When I was teaching, and I had extra time on my hands, I would reflect on the work--the whys and hows and whats. So in solidarity with my former colleagues, I'm going to write a series about every English teacher's favorite thing-- teaching literature, and why we do it. There will be some number of posts (I don't have a plan here).
Also, it would be nice to write and read about something positive, and I don't know anything much more positive than what teachers do and why they do it.
Well, actually, everything is history. But history is reading, so there you are.

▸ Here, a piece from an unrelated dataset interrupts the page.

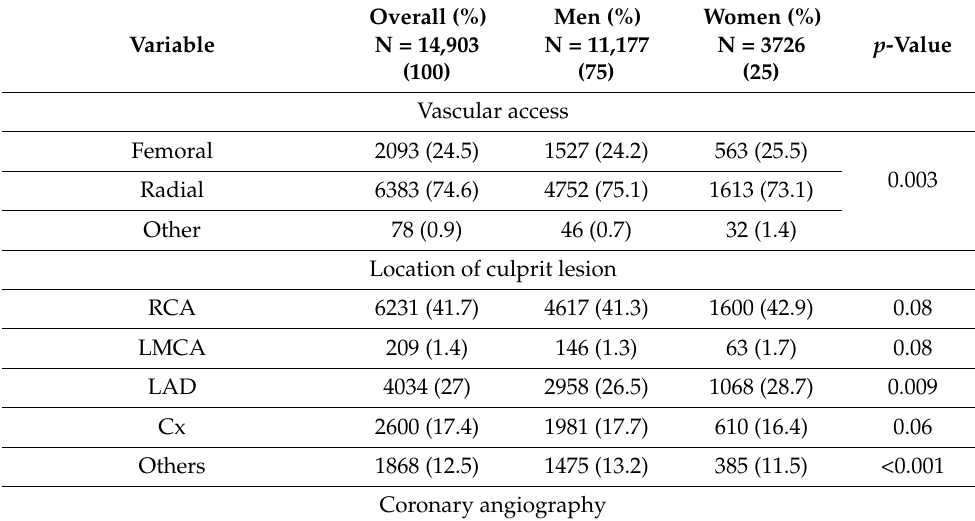
Table 2. Coronary angiography and procedural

Being able to read, then interpret and understand and make sense from what you've read is the most universally useful skill that exists. Today more than ever, as we have collapsed back to the text-based medium we call the internet. Even reading an image or a video is reading. And writing, which is the only means available (okay, maybe not the only) for reaching out beyond the physical bonds of your own body and somehow connecting with other humans-- writing is also reading.

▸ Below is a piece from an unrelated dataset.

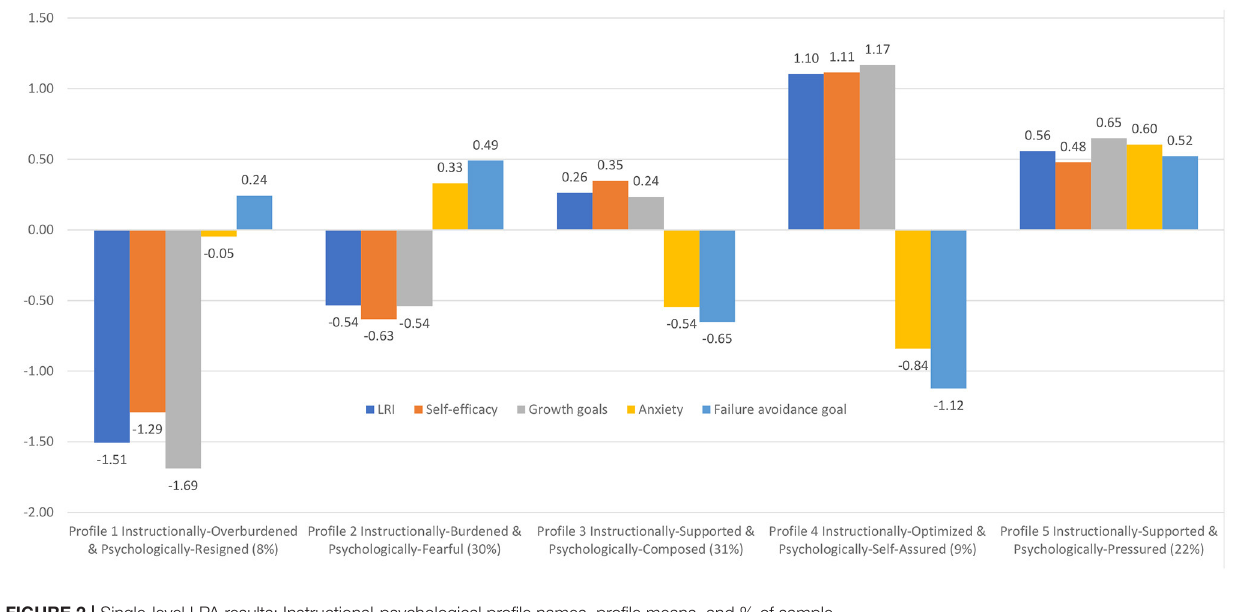
FIGURE 2 | Single-level LPA results: Instructional-psychological profile names, profile means, and % of sample.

You interact with other humans, socially or at work, and you have to read them, parse their words, draw conclusions about their character and intent. Reading.

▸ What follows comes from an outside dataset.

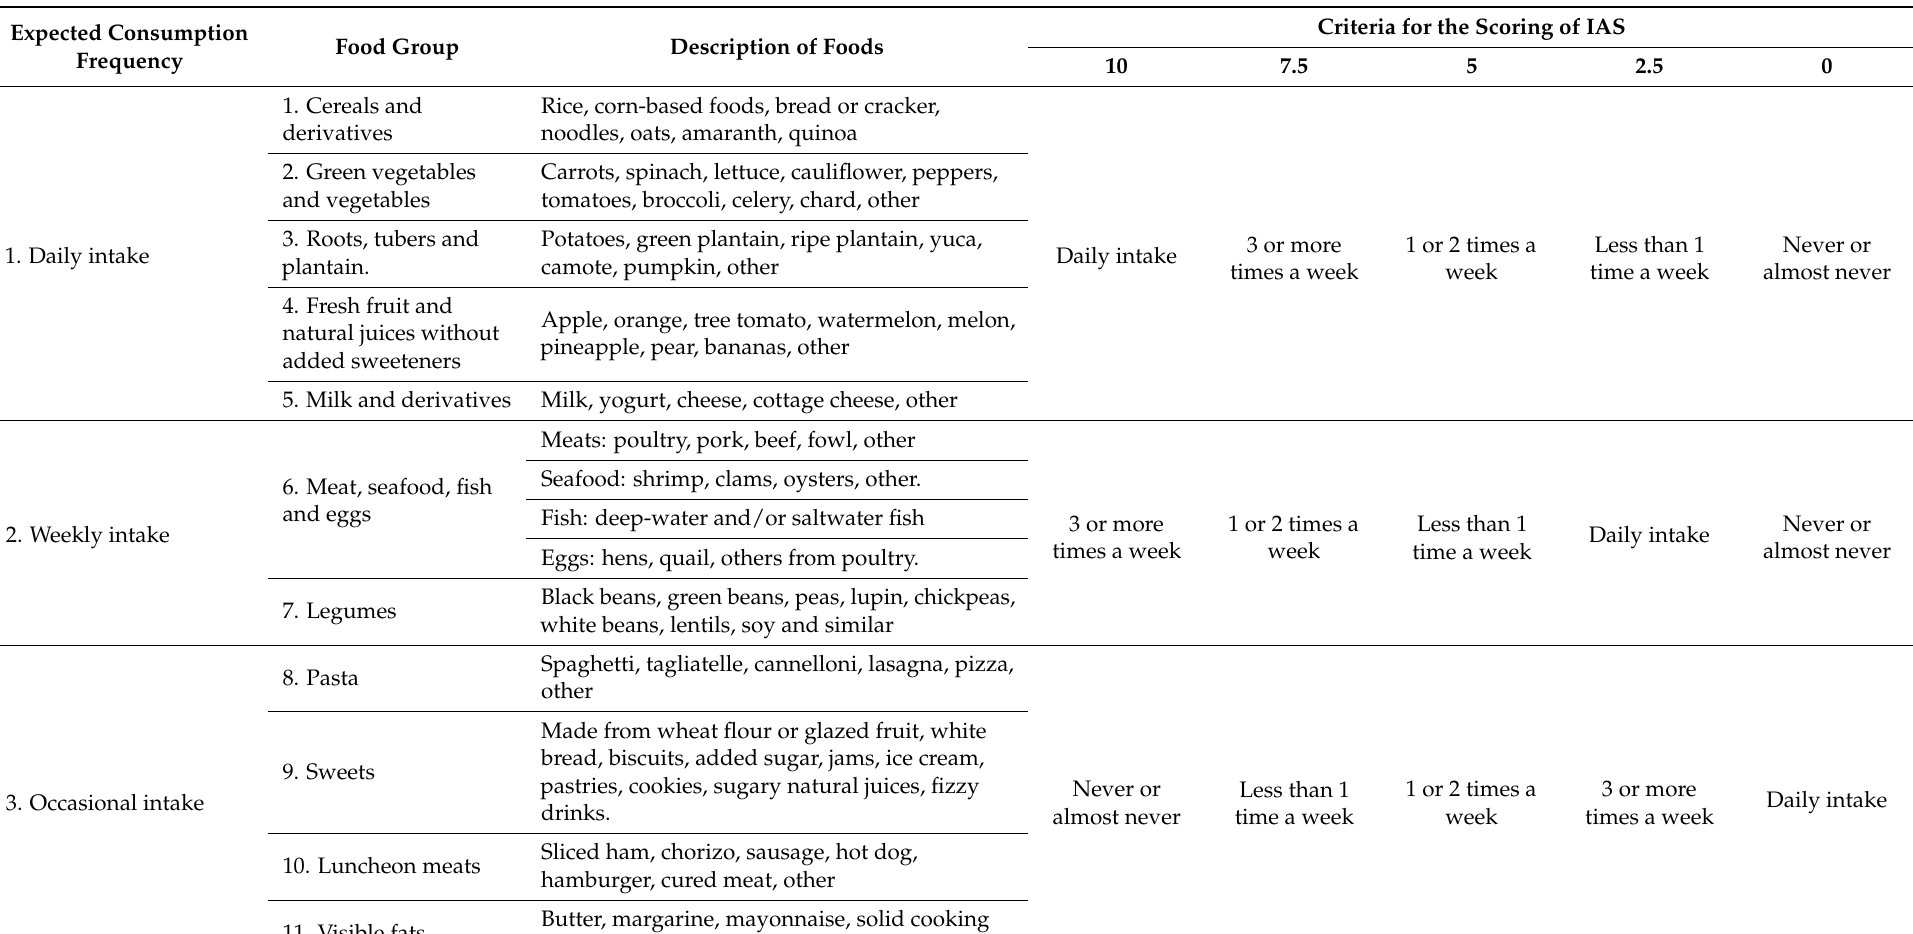
Table 1. Recommendations for the frequency of consumption of determined foods according to dietary groups, dietary components, and score used to determine the healthy eating index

You have to do the same thing with nothing but the written word to go on. You're on social media or email or even, God bless you, opening an envelope and lifting out a piece of paper with marks on it, and you have to sift as much meaning and sense from those marks as you can. Reading.
You wade into the world of current events, filled as it is with the folks whose intentions are more reliable than their understanding, traveling cheek by jowl with confused amateurs and ill-intentioned bad actors. All mixed in with a smattering of people who know what the hell they're talking about. And nobody--not a soul--who you can just trust completely 100% of the time. How do you sort through all that? Reading.
Words are a fundamental part of what makes humans human. Reading and writing make me feel just as vibrant and alive and energized as drawing breath on a long run or standing at the top of a sky-lifting hill or even-- well, never mind. Reading is fundamental to who we are and how we function in the world.
Figuring out how to solve a problem, change a tire, balance a checkbook. Reading.
Being touched by fellow humans in the darkest of times. Reading.
Spending a lifetime grappling with the nuances and complexities of how to be a citizen, friend, parent, neighbor at this place in this time. Reading.
And reading is a skill, a mental muscle (and not, as some would presume, a collection of handy tricks that, once checked off the list, are equal to any puzzle) that must exercise and grow to stay well. One of my fundamental beliefs about humans is that we are either moving forward or losing ground; there is no standing still. So we are always exercising those reading muscles, need to be stretching and growing them.
Reading is uniquely, foundationally human. We were driven to create it as surely as we were driven to harness fire and cleave to each other. When we take it for granted, view it as drudgery, we close our eyes to one of the most amazing things that makes all our other amazing things possible. Try to imagine a world in which humans don't read; it certainly wouldn't look like the world we live in.
Everything is reading. It's a big damn deal.